Mozart

Overview
- Service type: F-Zug (1954–1983) FD-Zug (1983–1989) EuroCity (1989–2007)
- Status: Inactive
- Locale: France Germany Austria
- First service: 1954
- Last service: 2007
- Successor: TGV, Railjet
- Former operators: SNCF, DB, ÖBB

Route
- Termini: Paris Vienna
- Average journey time: 13hr 10min
- Service frequency: Daily
- Train number: 64/65

On-board services
- Classes: First and second class
- Catering facilities: Restaurant

Technical
- Track gauge: 1,435 mm (4 ft 8+1⁄2 in)

= Mozart (train) =

Mozart was an express train that linked Paris with Vienna via Strasbourg, Stuttgart and Munich. The service began in 1954, as an F-Zug named Mozart Express running between Strasbourg and Salzburg, before being extended ten years later. In 1983 it was re-classified as an FD-Zug and it was added to the EuroCity network in 1989. It operated until 2007, when it was replaced by a TGV service on the newly opened LGV Est. It was named after the composer Wolfgang Amadeus Mozart, and served many cities with which he had an association.

==Route==

The eastbound service left Paris Gare de l'Est and traveled the entire length of the Paris-Strasbourg railway, stopping at Nancy along the way. After Strasbourg the train crosses the Rhine, and with it the border into Germany, before joining the Mannheim–Karlsruhe–Basel railway, heading north towards Karlsruhe. After Karlsruhe the train heads west towards Stuttgart - originally it went via Pforzheim, but from 2002 onwards it continued north to Bruchsal where it took a sharp turn south to join the Mannheim–Stuttgart high-speed railway.
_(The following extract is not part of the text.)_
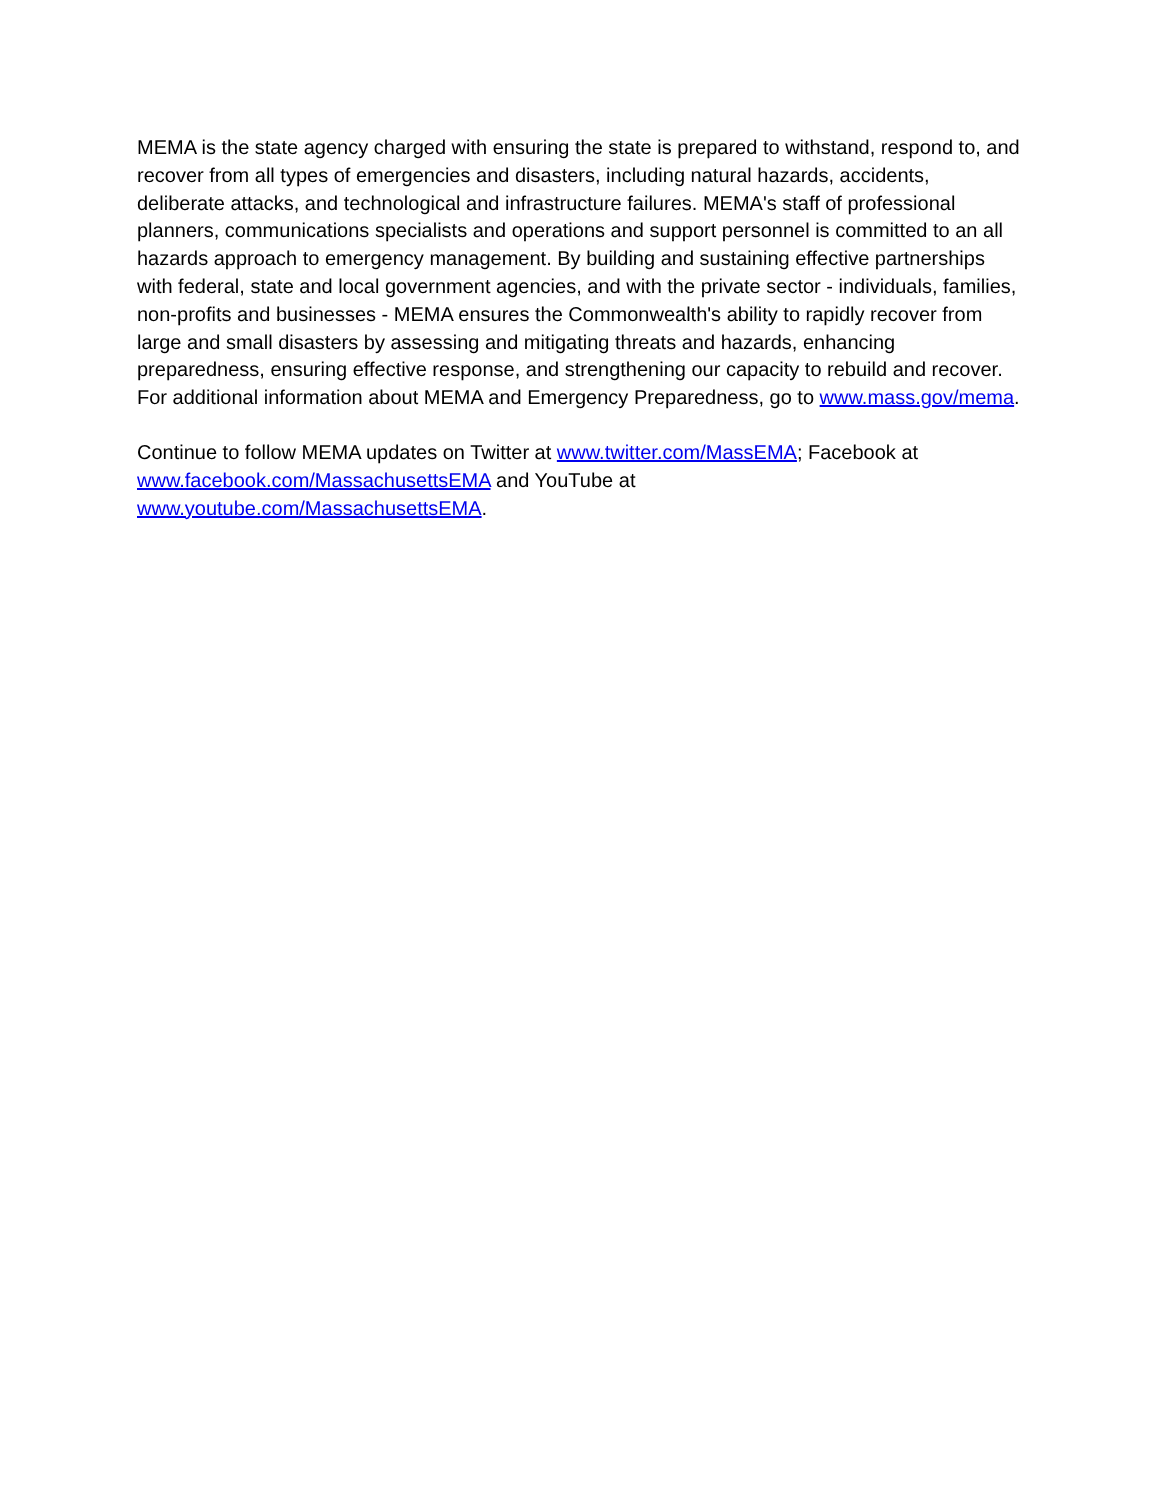MEMA is the state agency charged with ensuring the state is prepared to withstand, respond to, and recover from all types of emergencies and disasters, including natural hazards, accidents, deliberate attacks, and technological and infrastructure failures. MEMA's staff of professional planners, communications specialists and operations and support personnel is committed to an all hazards approach to emergency management. By building and sustaining effective partnerships with federal, state and local government agencies, and with the private sector - individuals, families, non-profits and businesses - MEMA ensures the Commonwealth's ability to rapidly recover from large and small disasters by assessing and mitigating threats and hazards, enhancing preparedness, ensuring effective response, and strengthening our capacity to rebuild and recover. For additional information about MEMA and Emergency Preparedness, go to www.mass.gov/mema.
Continue to follow MEMA updates on Twitter at www.twitter.com/MassEMA; Facebook at www.facebook.com/MassachusettsEMA and YouTube at
www.youtube.com/MassachusettsEMA.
Stuttgart Hbf is a terminus, so here the train would change direction, being pulled west over the Geislinger Steige towards Munich, calling at Ulm and Augsburg among other stops. The train changed direction again at Munich, leaving the city pointing west before taking an about turn to join the eastbound Munich–Rosenheim railway. After passing through Rosenheim without stopping, the train would continue east, crossing the border into Austria before stopping at Salzburg, where 2–3 coaches would be detached to serve Graz. From Salzburg it continued along the entire length of the Westbahn, terminating at Vienna Westbahnhof.

==History==

The service began in 1983 as part of the new Fernschnellzug network (numbered 264/265) and became a EuroCity service in 1989, taking on the train numbers 64 and 65. In December 2002, the service was split in two: EC 64/65 became Paris-Munich only, while the name Mozart was given over to EC 68/69, a Munich-Vienna service. The Paris to Munich train was replaced with a TGV in 2007 after the opening of the LGV Est, while trains 68/69 became a Railjet service in 2009, continuing to Budapest. Neither current service carries a name.

==Rolling stock==

For most of its life, the train was made up of ÖBB Eurofima coaching stock, occasionally supplemented by coaches from DB and SNCF. It was usually around 11 coaches long, with a restaurant car. The train would undergo many locomotive changes during its journey: an SNCF BB 15000 was the usual motive power for the section in France, while a DB Class 181 multi-voltage loco would bring it over the French-German border. Between Karlsruhe or Stuttgart and Munich it was hauled by a DB 103, or later a 101, and east of Munich power was provided by an Austrian loco, either a Class 1044, or later a Taurus. The Paris–Munich service from 2002 was made up of DB Intercity coaching stock.